Craig Shaw Gardner: Dangerously Creative Writer of Fantasy, Horror and Science Fiction


Broadcasts from the underside, and somewhere over slightly to the left

All Kirk All the Time

Saturday, August 05, 2006And now, for an example of the madness that is Kirk Polland.

As stated in my last blog, as moderator, it is my duty to read an actual example of bad prose. Something like the following:

"Moving quickly from the radio to her living quarters, she squeezed a little water into a plastic container and put a few dabs of toothpaste on her brush. She slipped the brush into her mouth and pressed the small bitton the end which activated its electric motor. The bristles -- soft, gentle bristles, guaranteed not to damage the enamel or the gum -- moved swiftly against the teeth. She began with the top left molars, worked round to the bicuspids, and came round again from them to the incisors, the canines, the laterals and the centrals. Once she reached the front of her mouth, she changed the grip on her brush ..."

This teeth cleaning description goes on for quite a bit, then continues in a new paragraph.

"Once more she put paste on the brush in this same elaborate ritual and concentrated her attention now upon ..."

That's where the bad prose ends -- mid-sentence, and it is the duty of the contestants to finish the thought in a convincing enough style to fool the Readercon audience.
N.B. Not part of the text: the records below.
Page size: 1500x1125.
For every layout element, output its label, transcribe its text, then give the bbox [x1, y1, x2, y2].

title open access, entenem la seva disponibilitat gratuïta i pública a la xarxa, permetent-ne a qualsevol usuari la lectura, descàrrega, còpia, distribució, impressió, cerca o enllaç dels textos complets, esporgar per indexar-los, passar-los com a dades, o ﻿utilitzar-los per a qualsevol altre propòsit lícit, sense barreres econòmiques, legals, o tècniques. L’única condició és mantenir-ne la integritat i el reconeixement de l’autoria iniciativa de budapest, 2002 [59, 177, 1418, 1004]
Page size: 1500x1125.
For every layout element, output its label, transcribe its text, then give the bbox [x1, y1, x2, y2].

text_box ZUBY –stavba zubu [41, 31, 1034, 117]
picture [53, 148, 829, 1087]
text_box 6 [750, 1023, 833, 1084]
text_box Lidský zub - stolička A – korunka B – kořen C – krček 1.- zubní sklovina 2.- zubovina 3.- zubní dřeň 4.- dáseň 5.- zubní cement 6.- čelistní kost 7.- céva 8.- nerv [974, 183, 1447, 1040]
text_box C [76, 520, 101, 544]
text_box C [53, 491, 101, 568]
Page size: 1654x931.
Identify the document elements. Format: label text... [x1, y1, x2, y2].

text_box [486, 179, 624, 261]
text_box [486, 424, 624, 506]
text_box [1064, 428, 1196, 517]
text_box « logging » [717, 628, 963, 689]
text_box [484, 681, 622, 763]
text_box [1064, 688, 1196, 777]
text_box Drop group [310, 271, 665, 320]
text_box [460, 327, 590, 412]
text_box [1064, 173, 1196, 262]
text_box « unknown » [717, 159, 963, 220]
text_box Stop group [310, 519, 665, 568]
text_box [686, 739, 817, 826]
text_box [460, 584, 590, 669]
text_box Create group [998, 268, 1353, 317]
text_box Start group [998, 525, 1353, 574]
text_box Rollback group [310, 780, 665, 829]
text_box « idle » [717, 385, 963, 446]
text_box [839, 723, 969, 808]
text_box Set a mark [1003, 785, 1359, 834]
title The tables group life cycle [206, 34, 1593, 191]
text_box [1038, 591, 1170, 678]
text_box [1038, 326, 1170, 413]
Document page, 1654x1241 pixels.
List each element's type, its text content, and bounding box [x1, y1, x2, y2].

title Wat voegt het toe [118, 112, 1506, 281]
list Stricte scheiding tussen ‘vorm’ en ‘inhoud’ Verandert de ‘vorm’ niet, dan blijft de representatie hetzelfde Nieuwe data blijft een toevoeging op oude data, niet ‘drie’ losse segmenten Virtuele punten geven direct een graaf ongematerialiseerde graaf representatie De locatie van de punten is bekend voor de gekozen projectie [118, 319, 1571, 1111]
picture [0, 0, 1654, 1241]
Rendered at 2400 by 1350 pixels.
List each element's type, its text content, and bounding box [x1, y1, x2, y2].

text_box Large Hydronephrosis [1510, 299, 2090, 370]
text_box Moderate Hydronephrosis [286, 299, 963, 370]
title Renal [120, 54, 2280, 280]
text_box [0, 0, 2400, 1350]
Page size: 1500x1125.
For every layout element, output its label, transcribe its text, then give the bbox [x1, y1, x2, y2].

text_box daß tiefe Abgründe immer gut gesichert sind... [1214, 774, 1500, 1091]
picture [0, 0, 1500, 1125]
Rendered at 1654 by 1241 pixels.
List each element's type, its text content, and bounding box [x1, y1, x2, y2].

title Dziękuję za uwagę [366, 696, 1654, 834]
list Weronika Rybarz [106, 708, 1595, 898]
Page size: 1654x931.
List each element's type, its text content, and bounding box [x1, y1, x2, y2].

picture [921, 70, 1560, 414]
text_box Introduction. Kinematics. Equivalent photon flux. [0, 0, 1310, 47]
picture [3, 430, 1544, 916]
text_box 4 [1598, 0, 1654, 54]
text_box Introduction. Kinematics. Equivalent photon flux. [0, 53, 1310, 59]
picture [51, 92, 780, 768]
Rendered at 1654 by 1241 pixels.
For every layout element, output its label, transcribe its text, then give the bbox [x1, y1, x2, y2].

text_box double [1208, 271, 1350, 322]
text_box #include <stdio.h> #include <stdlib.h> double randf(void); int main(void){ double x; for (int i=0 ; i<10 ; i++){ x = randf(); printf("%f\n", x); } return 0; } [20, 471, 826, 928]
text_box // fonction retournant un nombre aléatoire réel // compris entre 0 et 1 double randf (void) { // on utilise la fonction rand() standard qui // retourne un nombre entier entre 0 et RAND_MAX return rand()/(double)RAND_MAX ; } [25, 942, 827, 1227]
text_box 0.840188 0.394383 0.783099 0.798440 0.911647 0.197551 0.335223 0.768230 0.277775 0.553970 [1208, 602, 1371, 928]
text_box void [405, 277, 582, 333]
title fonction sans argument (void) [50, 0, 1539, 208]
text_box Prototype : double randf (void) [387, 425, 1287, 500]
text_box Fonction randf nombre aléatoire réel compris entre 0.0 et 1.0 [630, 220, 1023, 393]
Except for me. My duty is to write something silly, like what follows next:

"Once more she put paste on the brush in this same elaborate ritual and concentrated her attention now upon the most wonderful man in the world, her beloved Brian. She quickly checked his restraints. Yes, he was still bound securely to the chair, with the metal clamps pulling back his lips to reveal his own lovely set of molars, teeth that one day would be every bit as white as her own.

"Did she see fear in his eyes? 'Mmm Nnn Mmm Nnn!' he protested vigorously.

"'Oh, honey-poo,' she purred. 'We're only brushing now.'

"He relaxed a bit at that, and she set to work, concentrating her efforts in every corner of his dental array. He had the most beautiful incisors! And that one, slightly chipped molar -- some women might reject a man for such an imperfection, but she found the damage rather exciting. She licked her minty-fresh lips despite herself.

"A mere twenty minutes, and she was done. 'There, honey-poo. That wasn't so bad!'

"But the fear was back in Brian's eyes. 'Mmm Nnn Mmm Nnn!' he moaned even more piteously.

"What could she say to that? They both knew what happened next. And there was no way she could stop it. She needed what came next. And Brian did, too.

"Soon, the flossing would begin."


And thus ends our reading of Kirk (taken from our most recent event, btw).

Any questions?

Posted by Craig Shaw Gardner at 9:12 AM |  

3 Comments so far ...

Derek, 4:23 PM | Story

This might be a stupid question although many people (professors, instructors and military superiors) have told me that there are no stupid questions, only stupid people. But that's beside the point. My question: what exactly qualifies bad prose? According to most dictionaries, "prose" seems to be common, everyday speech that doesn't consist of any metrical structure that would be found in, say, poetry. Isn't "bad prose" just dependent on the beholder? Or are we speaking in terms of flamboyancy? I ask this as a somewhat author-wannabe, and I would really hate to venture into the realm of "bad prose" unknowingly only to be rejected because of said prose. Should I brush my teeth as regularly as your main character? Should I tie up my wife? You may choose which questions to answer.  

amysue, 10:54 PM | Story

Wow. I am shocked to read such a thing on a family blog. How horrid! You are a bad, bad man.

(I miss the KP contests and am glad they continue)  

Craig Shaw Gardner, 2:39 PM | Story

Derek, bad prose is indeed in the eye on the beholder. Although, paragraph after paragraph about tooth brushing is probably very rarely GOOD prose.

And Amy, you have no excuse missing Kirk. Oh, no doubt you have any number of feeble excuses -- your aging mother needs you, your husband requires quality time, your children both have fevers of 102 -- it's just that we won't accept any of these! Nope, show up at next year's Kirk, or risk defenestration!